İki kere boşanan 3 çocuk annesi Marine Le Pen, bugün Genel Başkan Yardımcısı Louis Alliot ile birlikte yaşıyor. Şimdiki hedefi ise AP içinde gurup kurup büyük gürültüler kopararak iç politikada yükselmek. Ve nihai hedefte, 2017’de Cumhurbaşkanlığı yarışında elini güçlendirmek.
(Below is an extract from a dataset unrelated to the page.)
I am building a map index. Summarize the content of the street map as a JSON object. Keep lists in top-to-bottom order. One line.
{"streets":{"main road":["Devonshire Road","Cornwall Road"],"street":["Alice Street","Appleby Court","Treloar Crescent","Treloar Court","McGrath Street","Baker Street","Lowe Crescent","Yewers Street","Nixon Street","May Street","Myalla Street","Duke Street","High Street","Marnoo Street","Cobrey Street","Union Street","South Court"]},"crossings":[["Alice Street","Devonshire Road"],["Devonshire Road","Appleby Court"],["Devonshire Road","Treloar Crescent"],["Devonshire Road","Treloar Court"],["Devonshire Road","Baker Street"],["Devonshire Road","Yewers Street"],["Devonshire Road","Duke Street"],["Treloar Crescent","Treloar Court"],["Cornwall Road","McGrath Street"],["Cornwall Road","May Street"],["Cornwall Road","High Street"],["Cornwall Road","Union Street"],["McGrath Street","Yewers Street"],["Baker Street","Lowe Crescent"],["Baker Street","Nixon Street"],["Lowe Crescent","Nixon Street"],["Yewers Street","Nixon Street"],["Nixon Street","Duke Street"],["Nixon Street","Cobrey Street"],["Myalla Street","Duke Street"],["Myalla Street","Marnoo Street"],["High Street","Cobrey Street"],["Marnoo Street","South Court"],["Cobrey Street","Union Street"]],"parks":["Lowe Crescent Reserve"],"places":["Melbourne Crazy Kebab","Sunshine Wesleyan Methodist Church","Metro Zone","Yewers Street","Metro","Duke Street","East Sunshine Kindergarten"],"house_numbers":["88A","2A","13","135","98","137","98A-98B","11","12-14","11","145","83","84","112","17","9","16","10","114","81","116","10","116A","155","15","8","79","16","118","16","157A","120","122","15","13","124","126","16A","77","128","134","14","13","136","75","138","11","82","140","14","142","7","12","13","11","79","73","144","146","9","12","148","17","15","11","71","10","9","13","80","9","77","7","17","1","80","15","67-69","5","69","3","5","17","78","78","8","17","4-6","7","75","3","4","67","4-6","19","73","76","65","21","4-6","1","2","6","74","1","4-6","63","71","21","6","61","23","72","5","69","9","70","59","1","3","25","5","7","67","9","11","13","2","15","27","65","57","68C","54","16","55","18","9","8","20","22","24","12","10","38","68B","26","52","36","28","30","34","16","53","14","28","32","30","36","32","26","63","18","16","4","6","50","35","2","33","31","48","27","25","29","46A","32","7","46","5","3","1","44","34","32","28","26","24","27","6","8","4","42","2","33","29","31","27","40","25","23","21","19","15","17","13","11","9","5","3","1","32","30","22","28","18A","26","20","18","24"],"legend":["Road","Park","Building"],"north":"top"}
Zaferini Hürriyet’e anlatmıştı
Marine Le Pen, 2012’deki Cumhurbaşkanlığı seçimi kampanyası sırasında Hürriyet’e konuşarak, “Bana ‘çılgın, histerik, aptal’ diyorlar. Ama bana onların sahip olduğu medya gücünü verin, kamuoyunun fikrini hemen değiştireyim. Euro AB’de hızla kapatılması gereken bir parantez. Sandıktan sürpriz çıkacak göreceksiniz. Çünkü gençler bu altın kaplamalı finansal faşizme, birbiri ardına gelip hep aynı şeyleri söyleyen politikacılara karşılar. Yani sisteme karşılar. Sisteme karşı bir aday olduğum için de beni destekliyorlar. Kadın olmam da avantaj. Anneyiz, çocuklarımıza kimliğini, değerlerini geçirme vizyonumuz var. Uykusuzluğa, erken kalkmaya da alışığız” demişti. Le Pen, bir kaç kez yatla Türkiye sahillerinde tatil yaptığını da anlatarak, “Kuşadası’ndan Antalya’ya kadar tüm Türkiye sahillerinde tatil yaptım. Çok güzel bir ülke. Gerçekten, bunu sizinle söyleşi yaptığım için söylemiyorum. Türk halkı da misafirperver, cömert bir halk” dedi. Le Pen, karşı olduğu Türkiye’nin AB üyeliği konusunda ise, “ Bana göre AB dürüst değil ve bu Türk halkı için çok onur kırıcı. Ben en azından başından beri dürüstüm. AB şu haliyle bile çok büyük. Ben bir euroseptik’im, Türkiye’ye karşı değilim, AB’ye üye olmasına karşıyım. Türkiye ile dengeli, dürüst, ikili ilişkiler her alanda yürütülebilir” demişti. Le Pen, iki gün önce AP seçim zaferinin ardından, Türkiye’nin AB üyeliğinin veto edilmesini istedi.